Less than two weeks later, Donald “Andy” Anderson of Portales lost his home to a fire. Anderson’s mobile home was destroyed on Dec. 10. According to Battalion Chief Mickey Hargrove firefighters brought the fire under control within 30 minutes of arrival. Cause of the fire has not been determined, yet.
However, the house was destroyed, leaving Anderson without furniture, clothes and any other possessions.
Anderson is staying with his mother, who lives next to his house. Remarkably, only presents Anderson had bought for other people were not destroyed. They were lying in the living room.
Anderson is an avid collector of comic books, action figures, posters and memorabilia. He’s spent years and years collecting and now its all gone. Kayce Whitacre, Anderson’s mother, said a comic book collection was started for her son before he was born. The family owned The Spider’s Web comic book store in Portales before they had to close it.

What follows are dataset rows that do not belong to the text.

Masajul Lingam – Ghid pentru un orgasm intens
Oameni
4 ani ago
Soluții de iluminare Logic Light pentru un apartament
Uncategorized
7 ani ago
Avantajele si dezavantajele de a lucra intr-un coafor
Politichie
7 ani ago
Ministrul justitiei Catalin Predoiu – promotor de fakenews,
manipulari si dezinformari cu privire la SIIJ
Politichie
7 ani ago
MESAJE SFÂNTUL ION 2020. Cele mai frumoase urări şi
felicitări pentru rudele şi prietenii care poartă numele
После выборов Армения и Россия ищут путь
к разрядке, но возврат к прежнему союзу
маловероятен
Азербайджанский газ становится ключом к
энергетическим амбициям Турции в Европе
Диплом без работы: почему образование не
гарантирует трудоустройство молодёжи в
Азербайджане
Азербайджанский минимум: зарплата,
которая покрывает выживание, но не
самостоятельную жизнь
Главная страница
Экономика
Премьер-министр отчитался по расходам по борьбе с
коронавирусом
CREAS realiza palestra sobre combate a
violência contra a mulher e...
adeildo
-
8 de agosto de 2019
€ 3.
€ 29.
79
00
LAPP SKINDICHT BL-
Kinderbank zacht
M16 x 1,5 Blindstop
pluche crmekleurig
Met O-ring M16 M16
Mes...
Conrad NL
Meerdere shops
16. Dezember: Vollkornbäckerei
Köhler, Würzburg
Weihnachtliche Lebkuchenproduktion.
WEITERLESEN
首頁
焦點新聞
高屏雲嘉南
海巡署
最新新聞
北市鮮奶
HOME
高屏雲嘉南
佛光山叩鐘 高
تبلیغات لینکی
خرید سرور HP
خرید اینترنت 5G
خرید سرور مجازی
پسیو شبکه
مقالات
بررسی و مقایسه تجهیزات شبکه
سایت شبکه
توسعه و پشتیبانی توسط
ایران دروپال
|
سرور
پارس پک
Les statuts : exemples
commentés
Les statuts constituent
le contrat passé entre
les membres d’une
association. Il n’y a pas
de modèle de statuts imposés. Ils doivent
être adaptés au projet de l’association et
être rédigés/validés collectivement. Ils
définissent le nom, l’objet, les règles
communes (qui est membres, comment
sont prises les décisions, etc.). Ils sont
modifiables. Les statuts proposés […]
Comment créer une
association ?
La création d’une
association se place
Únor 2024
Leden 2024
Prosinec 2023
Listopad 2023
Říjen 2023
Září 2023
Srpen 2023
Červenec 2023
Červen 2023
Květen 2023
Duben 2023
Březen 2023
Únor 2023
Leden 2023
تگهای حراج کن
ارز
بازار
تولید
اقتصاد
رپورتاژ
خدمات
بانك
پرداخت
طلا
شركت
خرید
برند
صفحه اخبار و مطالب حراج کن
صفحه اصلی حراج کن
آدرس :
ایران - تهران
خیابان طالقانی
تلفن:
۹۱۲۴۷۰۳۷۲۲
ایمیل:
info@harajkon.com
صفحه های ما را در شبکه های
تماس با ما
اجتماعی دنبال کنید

Still what hurts him the most is losing the items that remind him of his dad, who passed away when Anderson was a Portales High sophomore. Anderson is now 23 years old.
“I lost photos of me and my father when I was younger,” Anderson said. “I lost models he built. Things I can’t replace.”
The Davis family and Anderson have had to look for a place to stay in the meantime.
Davis said his family has stayed with other family members and they also spent time at a hotel. Davis said they will be moving into a house a friend offered to them in the meantime. Davis said people have donated items such as children’s clothes to them.
“Everybody’s called to ask how we’re doing,” Davis said. “They’re all angels.”
Nora Cross of 14K Hair and Nail Salon in Clovis said people can donate items for the Davis family at the salon. Davis said they are putting together a claims’ list for a settlement from Cannon Air Force Base, however receiving a settlement and building a home could take years.
But Anderson doesn’t have anything to fall back on. He said he couldn’t get his mobile home insured because it was too old.
“What Andy needs the most is someone who will lend him a home or a lender for a loan,” Whitacre said.
Anderson said friends and co-workers have been helpful such as Amiri Alexander who drove down from Albuquerque to see how he could help. According to Anderson, Wal-Mart co-workers have offered him furniture, but he has nowhere to put it.
Despite the adversities they have been dealt, the families who have lost their homes have one strong common belief, stay positive and never give up. The Davis’ remain optimistic for their two boys, who are their grandchildren.
“If you get too down and out it will ruin you,” Davis said.
Both families are grateful that the houses weren’t occupied when the fires occurred. Davis said Sarah and their grandchildren were in Lubbock for a doctor’s visit when their house burned.
Anderson said he was working at Wal-Mart when his house burned down.
“I don’t know what I would have done if I lost Andy,” Whitacre said. “Bad things happen to good people. If you keep your sprits up, what doesn’t kill you will only make you stronger.”
Whitacre said her son takes care of his grandmother and he took care of a friend who was suffering with AIDS. She said he also took care of his grandfather before he died.
Both the Anderson family and the Davis family have accounts set up for anyone interested in contributing donations. People can make out checks to the families at any Access Bank in Portales and Clovis. People can also make donations at American Heritage Bank in Clovis for the Davis family.